Nikesha Breeze – “Red, White, Black, and Blue – an homage to African American Indigo” 2021.

One of Breeze’s oil paintings is particularly arresting. It presents a life-sized portrait of an older man, perhaps a grandfather, dressed in dignified attire, seated beside his young grandson. The man’s face, marked by pain and loss, carries a quiet stoicism, a pride that doesn’t demand attention but nevertheless holds it. He does not meet your gaze directly, yet his presence is commanding. Beside him stands his grandson, who does look out – his gaze weary but unwavering, a look that suggests innocence already challenged, if not lost.

Together, their presence is undeniable. They confront the viewer, not with aggression, but with insistence, asking to be seen, remembered, and honored. They embody a personhood rooted in the past yet very much present, carrying stories that cannot be dismissed. You cannot easily turn away from these life-sized portraits, which I would argue are the centerpiece of Breeze’s exhibition.

Nikesha Breeze – “Anonymous African American man and child” – (2020)

Another oil painting by Breeze, positioned nearby, depicts two young sisters. They, too, meet your gaze. Their expressions are steady, perhaps even searching. Their eyes function almost as a mirror, or a portal, prompting self-reflection. What you see in their faces may reveal more about yourself than about them. It’s as if they are asking a question meant for you alone.

These are American faces, theirs is an American tale. When people express shock at contemporary injustices, claiming “Oh, that’s not the America I know,” they ignore a fundamental truth: this has always been America’s story. It is crucial that our art and museums offer us the lens to see what cannot be denied—and what cannot be reduced.

Come see these artists and others, like Lisa Jarrett and Willie Bonner, whose paintings and installation works prompt reflection and provoke thought. “Blackness is…the Refusal to be Reduced” will be on exhibition through March 14th, 2027 at the Tacoma Art Museum.

4 thoughts on “Blackness is…the Refusal to be Reduced – at Tacoma Art Museum

  1. Thank you for sharing — it’s a thought-provoking post. I’m especially interested in your point about “bringing the experiences of those who have been pushed aside to the forefront.” I understand that one of the important roles of a museum is to preserve and represent the diversity and complexity of the past. But I wonder — could it sometimes be more impactful to focus on shaping the present and future, rather than continually revisiting historical injustices?

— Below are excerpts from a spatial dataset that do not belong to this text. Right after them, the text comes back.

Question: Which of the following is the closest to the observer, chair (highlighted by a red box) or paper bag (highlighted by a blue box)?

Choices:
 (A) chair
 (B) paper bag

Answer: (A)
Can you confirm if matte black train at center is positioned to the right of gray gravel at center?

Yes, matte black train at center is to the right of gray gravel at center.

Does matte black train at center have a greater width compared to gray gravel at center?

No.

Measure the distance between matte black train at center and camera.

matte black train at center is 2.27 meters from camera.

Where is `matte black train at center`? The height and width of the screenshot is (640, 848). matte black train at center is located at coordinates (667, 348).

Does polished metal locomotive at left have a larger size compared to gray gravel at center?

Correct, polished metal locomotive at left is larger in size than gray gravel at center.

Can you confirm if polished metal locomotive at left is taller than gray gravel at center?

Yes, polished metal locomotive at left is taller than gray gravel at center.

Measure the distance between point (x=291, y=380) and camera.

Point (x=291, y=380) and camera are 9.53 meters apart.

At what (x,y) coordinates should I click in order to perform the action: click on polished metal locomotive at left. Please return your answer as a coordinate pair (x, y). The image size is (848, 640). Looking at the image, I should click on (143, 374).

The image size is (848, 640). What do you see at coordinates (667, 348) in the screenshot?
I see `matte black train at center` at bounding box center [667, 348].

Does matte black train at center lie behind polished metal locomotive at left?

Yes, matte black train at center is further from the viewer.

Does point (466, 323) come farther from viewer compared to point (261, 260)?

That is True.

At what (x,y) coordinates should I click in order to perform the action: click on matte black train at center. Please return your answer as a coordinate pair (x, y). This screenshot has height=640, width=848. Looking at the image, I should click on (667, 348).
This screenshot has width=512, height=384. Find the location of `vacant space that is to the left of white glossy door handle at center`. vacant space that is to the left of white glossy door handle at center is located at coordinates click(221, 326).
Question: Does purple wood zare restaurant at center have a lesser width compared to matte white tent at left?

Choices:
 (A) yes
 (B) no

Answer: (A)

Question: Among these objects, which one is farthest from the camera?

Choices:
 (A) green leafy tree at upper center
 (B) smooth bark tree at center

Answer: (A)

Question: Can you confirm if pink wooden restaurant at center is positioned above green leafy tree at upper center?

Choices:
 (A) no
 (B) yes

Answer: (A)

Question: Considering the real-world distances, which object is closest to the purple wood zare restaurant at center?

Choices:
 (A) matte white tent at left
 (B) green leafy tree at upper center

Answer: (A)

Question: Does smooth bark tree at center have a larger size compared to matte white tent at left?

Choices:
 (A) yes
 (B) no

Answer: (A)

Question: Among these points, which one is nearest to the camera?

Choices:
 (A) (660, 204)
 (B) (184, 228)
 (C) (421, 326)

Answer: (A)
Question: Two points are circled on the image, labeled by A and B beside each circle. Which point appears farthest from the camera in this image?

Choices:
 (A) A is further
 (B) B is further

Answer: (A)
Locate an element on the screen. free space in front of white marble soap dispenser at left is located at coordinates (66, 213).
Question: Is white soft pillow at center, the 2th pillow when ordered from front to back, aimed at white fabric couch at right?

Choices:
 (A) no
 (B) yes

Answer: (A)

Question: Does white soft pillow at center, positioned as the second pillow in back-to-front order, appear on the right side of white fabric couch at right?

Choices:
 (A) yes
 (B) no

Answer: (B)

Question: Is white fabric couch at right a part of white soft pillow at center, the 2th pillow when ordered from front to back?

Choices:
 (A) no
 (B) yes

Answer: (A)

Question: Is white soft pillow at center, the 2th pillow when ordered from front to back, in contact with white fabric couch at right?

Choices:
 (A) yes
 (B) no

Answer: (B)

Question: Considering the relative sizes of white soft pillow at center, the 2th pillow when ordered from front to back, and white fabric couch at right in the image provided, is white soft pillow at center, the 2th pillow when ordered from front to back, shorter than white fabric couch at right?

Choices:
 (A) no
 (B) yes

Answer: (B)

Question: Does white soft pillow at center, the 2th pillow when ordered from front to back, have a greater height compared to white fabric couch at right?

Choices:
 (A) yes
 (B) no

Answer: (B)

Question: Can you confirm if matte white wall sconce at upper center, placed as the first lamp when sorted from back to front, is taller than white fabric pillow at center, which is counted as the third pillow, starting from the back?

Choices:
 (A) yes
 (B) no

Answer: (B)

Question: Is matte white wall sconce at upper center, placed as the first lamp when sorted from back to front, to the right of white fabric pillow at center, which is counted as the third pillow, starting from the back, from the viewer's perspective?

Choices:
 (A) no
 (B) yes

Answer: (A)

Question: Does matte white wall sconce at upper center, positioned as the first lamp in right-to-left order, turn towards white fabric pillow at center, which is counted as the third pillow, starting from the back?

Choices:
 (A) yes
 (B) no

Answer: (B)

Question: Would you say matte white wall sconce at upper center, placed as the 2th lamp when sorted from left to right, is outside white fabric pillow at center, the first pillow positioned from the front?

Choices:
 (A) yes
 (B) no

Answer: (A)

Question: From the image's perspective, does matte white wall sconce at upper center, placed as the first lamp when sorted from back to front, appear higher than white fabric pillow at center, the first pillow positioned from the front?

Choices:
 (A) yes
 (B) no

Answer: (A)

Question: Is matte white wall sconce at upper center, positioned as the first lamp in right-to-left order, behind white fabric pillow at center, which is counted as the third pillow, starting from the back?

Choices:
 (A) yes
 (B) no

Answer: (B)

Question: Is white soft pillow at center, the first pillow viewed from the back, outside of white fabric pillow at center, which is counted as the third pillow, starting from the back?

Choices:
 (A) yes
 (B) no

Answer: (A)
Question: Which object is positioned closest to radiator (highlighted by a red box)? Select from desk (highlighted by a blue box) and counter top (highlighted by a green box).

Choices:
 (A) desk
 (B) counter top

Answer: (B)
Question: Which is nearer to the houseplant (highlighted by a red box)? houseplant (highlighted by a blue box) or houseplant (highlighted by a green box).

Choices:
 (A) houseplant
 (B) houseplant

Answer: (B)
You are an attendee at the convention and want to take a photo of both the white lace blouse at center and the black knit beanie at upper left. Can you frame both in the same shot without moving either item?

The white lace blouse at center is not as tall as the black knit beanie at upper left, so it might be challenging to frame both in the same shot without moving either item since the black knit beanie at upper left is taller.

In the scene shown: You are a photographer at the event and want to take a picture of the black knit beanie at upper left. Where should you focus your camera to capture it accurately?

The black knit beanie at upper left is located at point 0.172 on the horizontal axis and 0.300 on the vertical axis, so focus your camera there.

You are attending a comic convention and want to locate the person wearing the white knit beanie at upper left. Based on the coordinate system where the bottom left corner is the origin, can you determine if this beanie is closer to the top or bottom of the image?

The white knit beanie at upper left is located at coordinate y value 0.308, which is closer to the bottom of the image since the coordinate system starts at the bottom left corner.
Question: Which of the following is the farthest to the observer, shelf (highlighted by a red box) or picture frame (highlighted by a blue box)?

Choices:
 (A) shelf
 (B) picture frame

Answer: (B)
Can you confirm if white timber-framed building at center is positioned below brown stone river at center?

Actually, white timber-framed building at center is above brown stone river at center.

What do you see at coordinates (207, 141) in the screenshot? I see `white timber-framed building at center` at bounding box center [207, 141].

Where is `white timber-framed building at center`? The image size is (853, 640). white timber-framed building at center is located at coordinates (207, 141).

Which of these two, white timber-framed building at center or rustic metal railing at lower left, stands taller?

    For example, in Russia, systems of servitude in the past — like serfdom — often involved people of the same ethnic background. While this history is acknowledged, there isn’t the same public effort to centre those narratives today. I’m curious why the conversation around historical memory and identity feels so different in the US — is it a cultural difference, or does it reflect something deeper about how the past continues to shape the present?

  2. Thank you for your comments. The US does not have a culture of one ethnic background. Those in power are presently erasing from official discourse and power those who exist outside the dominant ethnicity. Please read the writings of Walter Benjamin “Theses on the Philosophy of History” for insights.

    1. Thank you for your response — and for the reading recommendation.

      I realise I may not have expressed myself clearly earlier. Historically, “otherness” — whether rooted in ideology, appearance, or ethnicity — has often been used to justify unequal treatment, sadly more often with hostility than understanding. What I find particularly interesting is that, in many Slavic contexts during the era of serfdom, systems of oppression existed within the same ethnic group. In such cases, there was no visible “otherness” to explain or legitimise the hierarchy — the dynamic was entirely internalised within the same group.

      Of course, that doesn’t negate the trauma experienced. But it does seem that societies have taken different approaches to processing such histories. Some tend to “move on,” focusing on the present, while others “linger and reiterate,” keeping those narratives central in public discourse. Neither approach is necessarily better or worse — but the contrast is thought-provoking, at least to me.